Paraoxonase and arylesterase activities in coronary artery disease

M Gur, M Aslan, A Yildiz, R Demirbag, R Yilmaz, S Selek, O Erel, I Ozdogru
European Journal of Clinical Investigation 2006, 36 (11): 779-87

BACKGROUND: Paraoxonase-1 is an enzyme with three activities which are inversely related to cardiovascular diseases. Accordingly, the aim of the study was to investigate the paraoxonase, arylesterase activities and oxidative/anti-oxidative status in coronary artery disease (CAD) and their correlation with the extent of CAD.

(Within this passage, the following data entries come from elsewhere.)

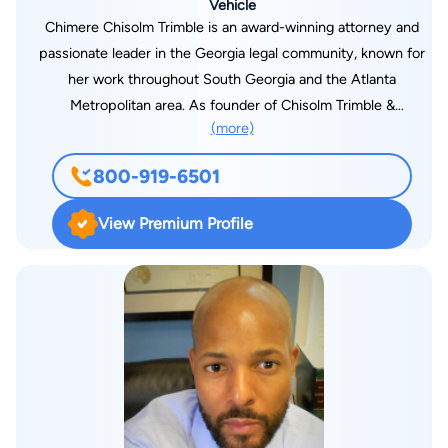
Vehicle
Chimere Chisolm Trimble is an award-winning attorney and
passionate leader in the Georgia legal community, known for
her work throughout South Georgia and the Atlanta
Metropolitan area. As founder of Chisolm Trimble &
(more)
Associates, she has been providing legal representation to
clients from her offices in Atlanta (Midtown), Douglasville, and
800-919-6501
Albany. Focusing in the areas of family law, including divorce,
custody, spousal / child support, legitimation and estate
View Premium Profile
planning. “I am focused on protecting the legal rights of each
one of my clients," says Attorney Trimble “Every Georgian
deserves a committed understanding attorney who is well
versed in the laws of our state and who is willing to fight for
them.” Attorney Trimble’s varied and accomplished legal
career includes work with the North Carolina Justice center,
previous Staff Attorney to three Superior Court Judges,
former Assistant City Attorney, selection to the Georgia
Super Lawyers five years straight, served as Regional Vice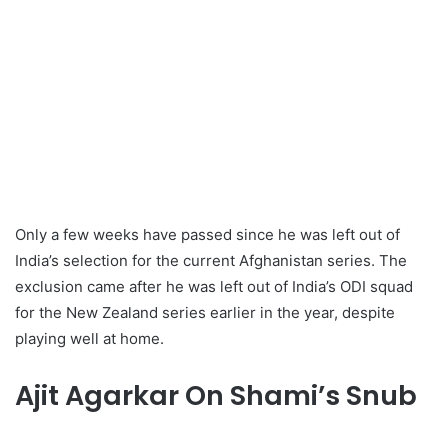
Only a few weeks have passed since he was left out of
India’s selection for the current Afghanistan series. The
exclusion came after he was left out of India’s ODI squad
for the New Zealand series earlier in the year, despite
playing well at home.
Ajit Agarkar On Shami’s Snub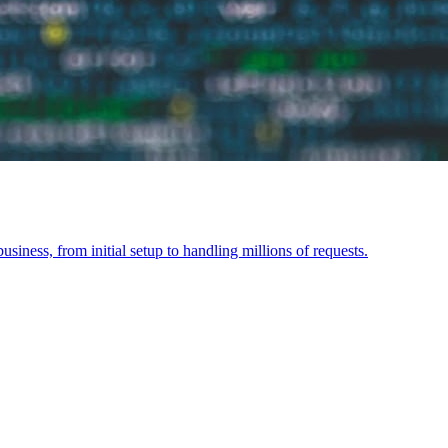
siness, from initial setup to handling millions of requests.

MATERIALS AND METHODS: Study populations of 193 patients with angiographically documented CAD, 83 patients with normal coronary angiograms (NCAD) and 55 healthy volunteers were included in the study. The patients with CAD were divided into three categories according to the number of diseased coronaries. Also, a Gensini score was calculated for each patient. Serum paraoxonase and arylesterase activities were measured spectrophotometrically. Oxidative and anti-oxidative status was evaluated by measuring serum lipid hydroperoxide (LOOH), total anti-oxidant status (TAS) and free sulfhydryl groups (-SH = total thiol). Lipid parameters were determined by routine laboratory methods.

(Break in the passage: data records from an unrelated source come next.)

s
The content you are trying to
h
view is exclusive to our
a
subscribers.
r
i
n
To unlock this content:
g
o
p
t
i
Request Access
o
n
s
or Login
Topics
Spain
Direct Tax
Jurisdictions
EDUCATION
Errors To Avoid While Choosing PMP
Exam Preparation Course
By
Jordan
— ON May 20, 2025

RESULTS: Serum paraoxonase and arylesterase activities, TAS and -SH levels were lower in the CAD group compared with the NCAD group and control group (P < 0.05, all). Serum LOOH levels of the CAD group were greater than those in both the control and NCAD groups (P < 0.05). The major decreases in paraoxonase, arylesterase activities, -SH and TAS levels and the major increase in LOOH levels were observed in the 3-vessels disease group. In multiple linear regression analysis, the Gensini score was independently correlated with paraoxonase activity (beta = -0.469, P < 0.001), -SH levels (beta = -0.232, P < 0.001), HDL levels and history of diabetes.

CONCLUSIONS: Both paraoxonase activity and -SH levels are independently associated with the presence and extent of CAD. Reduced paraoxonase activity and -SH levels may play a role in the severity of coronary atherosclerosis.